Every record must be copied exactly. Leave nothing out.

INFORMATION SHOWN =>
====
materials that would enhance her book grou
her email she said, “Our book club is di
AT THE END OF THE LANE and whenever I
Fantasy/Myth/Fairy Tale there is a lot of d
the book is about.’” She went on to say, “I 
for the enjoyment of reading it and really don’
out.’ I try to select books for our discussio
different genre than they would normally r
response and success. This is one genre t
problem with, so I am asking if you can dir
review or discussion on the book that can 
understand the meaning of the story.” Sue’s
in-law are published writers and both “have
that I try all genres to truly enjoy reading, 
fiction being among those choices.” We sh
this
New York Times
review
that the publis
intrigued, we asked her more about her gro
====
ANSWER SECTION =>
materials that would enhance her book grou
her email she said, “Our book club is di
AT THE END OF THE LANE and whenever I
Fantasy/Myth/Fairy Tale there is a lot of d
the book is about.’” She went on to say, “I 
for the enjoyment of reading it and really don’
out.’ I try to select books for our discussio
different genre than they would normally r
response and success. This is one genre t
problem with, so I am asking if you can dir
review or discussion on the book that can 
understand the meaning of the story.” Sue’s
in-law are published writers and both “have
that I try all genres to truly enjoy reading, 
fiction being among those choices.” We sh
this
New York Times
review
that the publis
intrigued, we asked her more about her gro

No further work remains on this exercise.